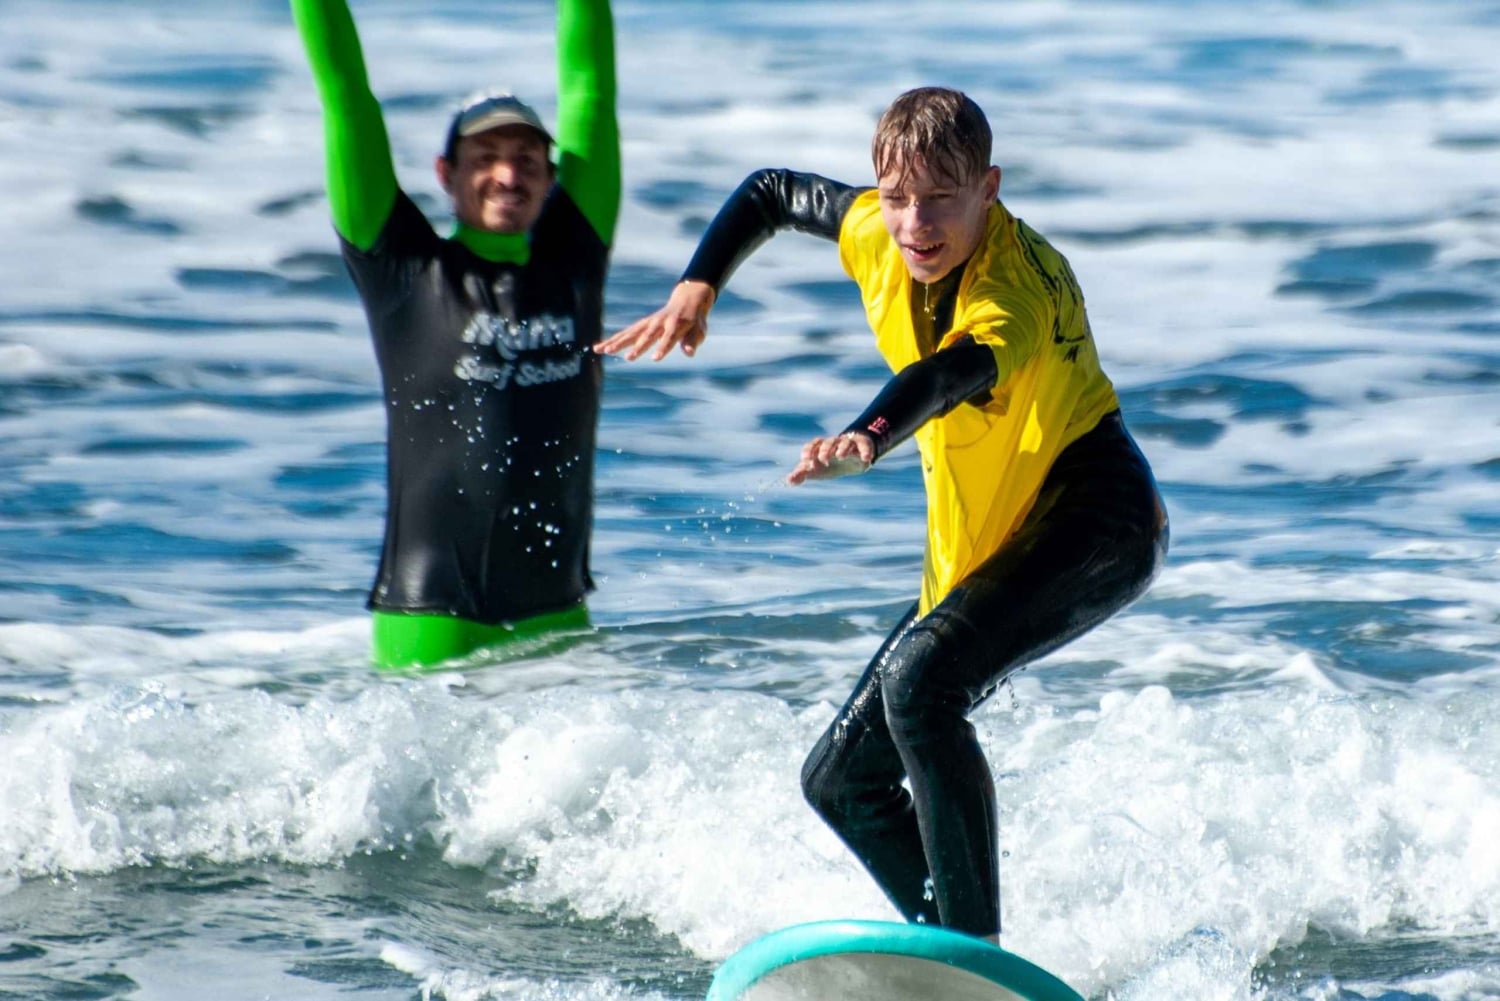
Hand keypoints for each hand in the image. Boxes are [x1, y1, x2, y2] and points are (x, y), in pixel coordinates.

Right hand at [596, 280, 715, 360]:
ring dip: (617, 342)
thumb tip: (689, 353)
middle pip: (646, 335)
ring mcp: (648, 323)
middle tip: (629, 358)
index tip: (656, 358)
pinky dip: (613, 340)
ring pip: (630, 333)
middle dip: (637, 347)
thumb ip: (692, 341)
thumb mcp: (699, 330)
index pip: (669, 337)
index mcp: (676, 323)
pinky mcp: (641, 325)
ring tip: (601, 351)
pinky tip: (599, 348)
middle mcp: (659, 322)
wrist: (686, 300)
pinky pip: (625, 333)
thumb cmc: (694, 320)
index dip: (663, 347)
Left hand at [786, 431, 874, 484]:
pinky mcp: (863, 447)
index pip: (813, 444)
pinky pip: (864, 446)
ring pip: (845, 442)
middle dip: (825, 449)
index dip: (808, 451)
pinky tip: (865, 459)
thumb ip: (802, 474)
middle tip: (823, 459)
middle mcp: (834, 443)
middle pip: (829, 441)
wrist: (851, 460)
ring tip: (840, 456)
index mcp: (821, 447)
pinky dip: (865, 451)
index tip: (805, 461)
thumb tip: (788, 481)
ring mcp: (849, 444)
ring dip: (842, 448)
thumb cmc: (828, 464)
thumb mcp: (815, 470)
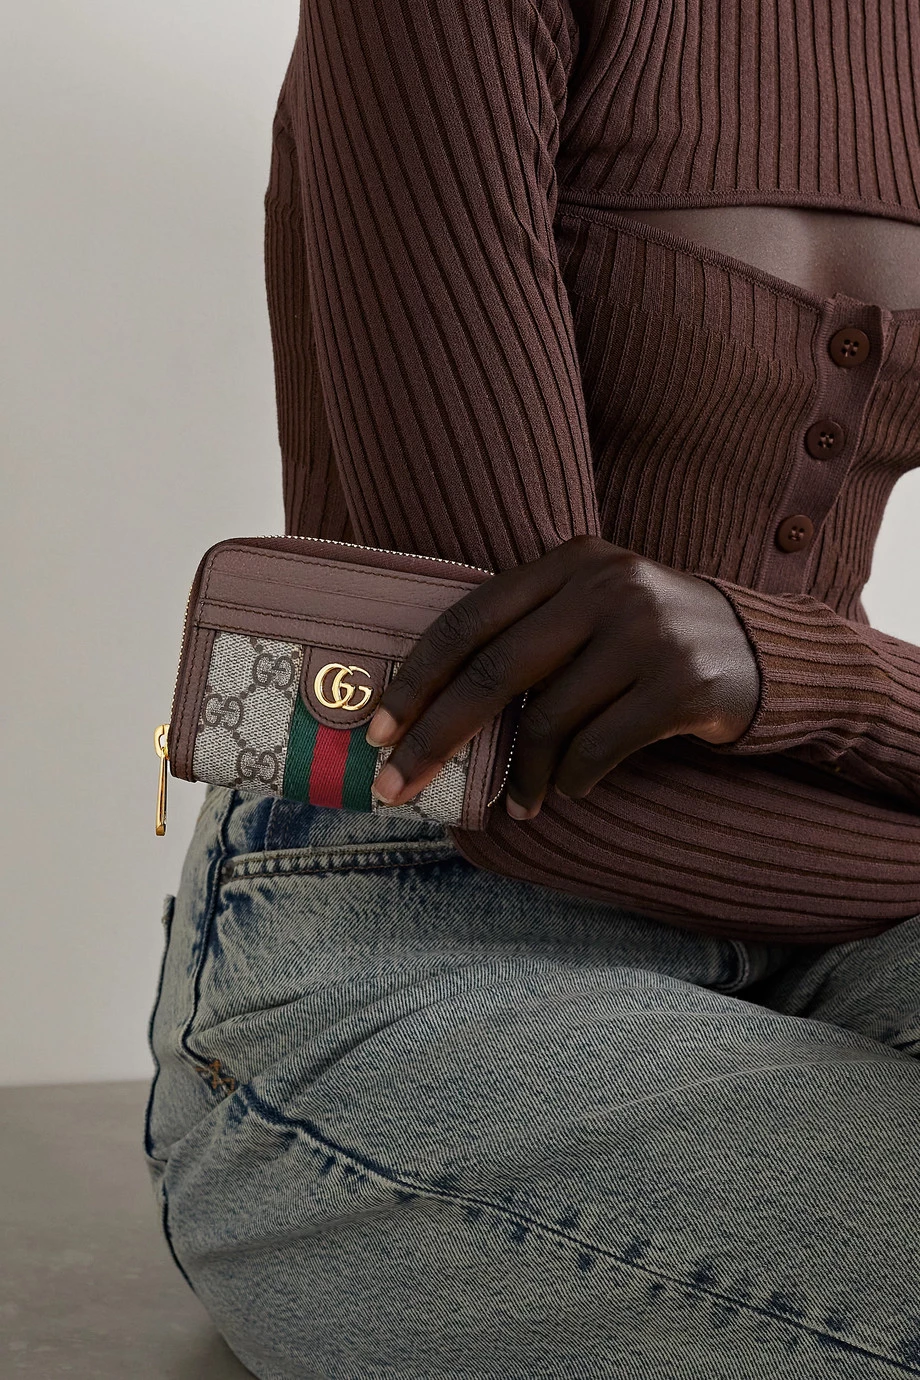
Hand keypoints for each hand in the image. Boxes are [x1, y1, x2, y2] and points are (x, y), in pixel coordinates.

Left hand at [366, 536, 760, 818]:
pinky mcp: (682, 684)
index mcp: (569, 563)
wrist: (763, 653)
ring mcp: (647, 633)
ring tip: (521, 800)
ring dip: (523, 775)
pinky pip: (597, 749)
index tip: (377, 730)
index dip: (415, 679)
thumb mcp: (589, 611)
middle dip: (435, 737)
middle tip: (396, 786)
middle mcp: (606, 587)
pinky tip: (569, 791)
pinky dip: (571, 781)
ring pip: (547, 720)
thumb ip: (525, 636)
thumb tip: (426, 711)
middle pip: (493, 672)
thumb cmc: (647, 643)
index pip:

== Problem to work on ==
Your answer must consist of the entries, unchanged, with no pictures in it.

== Response ==
Hand keypoints for each hand in the image. Boxes are [x1, y1, x2, y2] and points are (x, y), in pixel coordinates.

Right hand at [596, 280, 715, 360]:
ring dip: (617, 342)
thumb tip: (689, 353)
middle pip: (646, 335)
ring mcp: (648, 323)
middle tip: (629, 358)
index tip: (656, 358)
pinky dip: (613, 340)
ring pip: (630, 333)
middle dip: (637, 347)
thumb ip: (692, 341)
thumb mcp: (699, 330)
index pip: (669, 337)
index mcp: (676, 323)
pinky mcp: (641, 325)
ring tip: (601, 351)
pinky tip: (599, 348)
middle mcp: (659, 322)
wrist: (686, 300)
pinky pip: (625, 333)
thumb cmc: (694, 320)
index dip: (663, 347)
Left hand at [786, 431, 874, 484]:
pinky mcp: (863, 447)
index pip: (813, 444)
pinky pip: (864, 446)
ring pip: (845, 442)
middle dip: (825, 449)
index dip: (808, 451)
pinky tip: (865, 459)
thumb ip: (802, 474)
middle tip: (823, 459)
middle mcp: (834, 443)
middle pip: (829, 441)
wrist: (851, 460)
ring tip: (840, 456)
index mcp: (821, 447)
pinky dip: (865, 451)
index tip: (805, 461)
thumb tip: (788, 481)
ring mcp: (849, 444)
ring dip: (842, 448)
thumb cmc: (828, 464)
thumb mcp: (815, 470)
Hand keypoints for each hand in the image. Boxes are [x1, y1, x2, y2] and points are (x, y), in pixel coordinates.

Left hand at [366, 536, 760, 818]:
pinky mcp: (682, 684)
index mcp: (569, 563)
wrist: (763, 653)
ring mcp: (647, 633)
ring tip: (521, 800)
ring dip: (523, 775)
pinky pip: (597, 749)
index tip: (377, 730)
index dip: (415, 679)
thumb mcp: (589, 611)
middle dip: (435, 737)
middle tip: (396, 786)
middle mcp: (606, 587)
pinky tip: (569, 791)
pinky dip: (571, 781)
ring pip: (547, 720)
thumb ip: (525, 636)
thumb tip: (426, 711)
middle pip: (493, 672)
thumb cmc: (647, 643)
index pip:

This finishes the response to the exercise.